===== THE INPUT =====

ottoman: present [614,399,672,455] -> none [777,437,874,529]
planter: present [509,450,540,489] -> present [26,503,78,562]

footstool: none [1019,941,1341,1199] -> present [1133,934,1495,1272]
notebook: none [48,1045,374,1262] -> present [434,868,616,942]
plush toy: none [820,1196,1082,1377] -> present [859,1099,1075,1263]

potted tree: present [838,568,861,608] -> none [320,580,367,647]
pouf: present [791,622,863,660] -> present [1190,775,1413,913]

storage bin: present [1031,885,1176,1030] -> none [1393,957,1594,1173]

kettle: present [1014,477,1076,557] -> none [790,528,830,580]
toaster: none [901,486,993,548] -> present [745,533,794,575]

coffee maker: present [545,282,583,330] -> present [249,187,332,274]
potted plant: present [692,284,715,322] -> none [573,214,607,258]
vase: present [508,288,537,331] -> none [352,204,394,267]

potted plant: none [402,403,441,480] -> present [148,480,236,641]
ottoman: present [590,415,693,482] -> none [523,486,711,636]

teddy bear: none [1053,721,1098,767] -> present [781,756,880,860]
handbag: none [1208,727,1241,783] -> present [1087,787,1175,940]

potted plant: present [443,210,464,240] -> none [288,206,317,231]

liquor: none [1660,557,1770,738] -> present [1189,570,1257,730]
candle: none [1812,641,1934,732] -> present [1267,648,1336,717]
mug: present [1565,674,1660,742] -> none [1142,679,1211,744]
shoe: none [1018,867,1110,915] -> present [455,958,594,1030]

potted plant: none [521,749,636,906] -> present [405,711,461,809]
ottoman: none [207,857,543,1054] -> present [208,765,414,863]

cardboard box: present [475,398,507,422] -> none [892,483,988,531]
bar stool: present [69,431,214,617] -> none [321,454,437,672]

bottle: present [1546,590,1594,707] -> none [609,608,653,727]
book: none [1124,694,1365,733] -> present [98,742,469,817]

=====

● **EXERCISE DETAILS**: An exact copy of the data, with every line intact, is the required answer.

● **EXERCISE RESULT**:
ottoman: present [614,399,672,455] -> none [777,437,874,529]
planter: present [509,450,540,489] -> present [26,503,78,562]

footstool: none [1019,941,1341,1199] -> present [1133,934,1495,1272]
notebook: none [48,1045,374,1262] -> present [434,868,616,942]
plush toy: none [820,1196,1082,1377] -> present [859,1099,1075,1263]

potted tree: present [838,568,861,608] -> none [320,580,367,647]
pouf: present [791,622,863,660] -> present [1190,775,1413,913]

storage bin: present [1031,885,1176,1030] -> none [1393,957,1594,1173]

kettle: present [1014,477,1076,557] -> none [790,528,830,580]
toaster: none [901,486,993,548] -> present [745,533,794,575]

coffee maker: present [545,282,583,330] -> present [249,187,332,274]
potted plant: present [692,284,715,322] -> none [573,214,607,258]
vase: present [508,288,537,331] -> none [352,204,394,267]

potted plant: none [402,403,441,480] -> present [148,480,236,641]
ottoman: present [590,415,693,482] -> none [523,486,711,636]

teddy bear: none [1053,721,1098,767] -> present [781,756,880,860]
handbag: none [1208,727,1241,783] -> present [1087,787,1175,940]

potted plant: present [443,210,464,240] -> none [288,206,317,231]

liquor: none [1660,557,1770,738] -> present [1189,570,1257,730]
candle: none [1812,641,1934,732] -> present [1267,648,1336,717]
mug: present [1565,674,1660,742] -> none [1142,679,1211,744]
shoe: none [1018,867,1110,915] -> present [455,958,594,1030]

potted plant: none [521,749,636,906] -> present [405,711,461,809]
ottoman: none [207,857,543,1054] -> present [208,765,414,863]

cardboard box: present [475,398,507,422] -> none [892,483,988,531]
bar stool: present [69,431,214,617] -> none [321,454,437,672]

bottle: present [1546,590,1594,707] -> none [609,608,653,727]
book: none [1124,694,1365,733] -> present [98,742,469,817]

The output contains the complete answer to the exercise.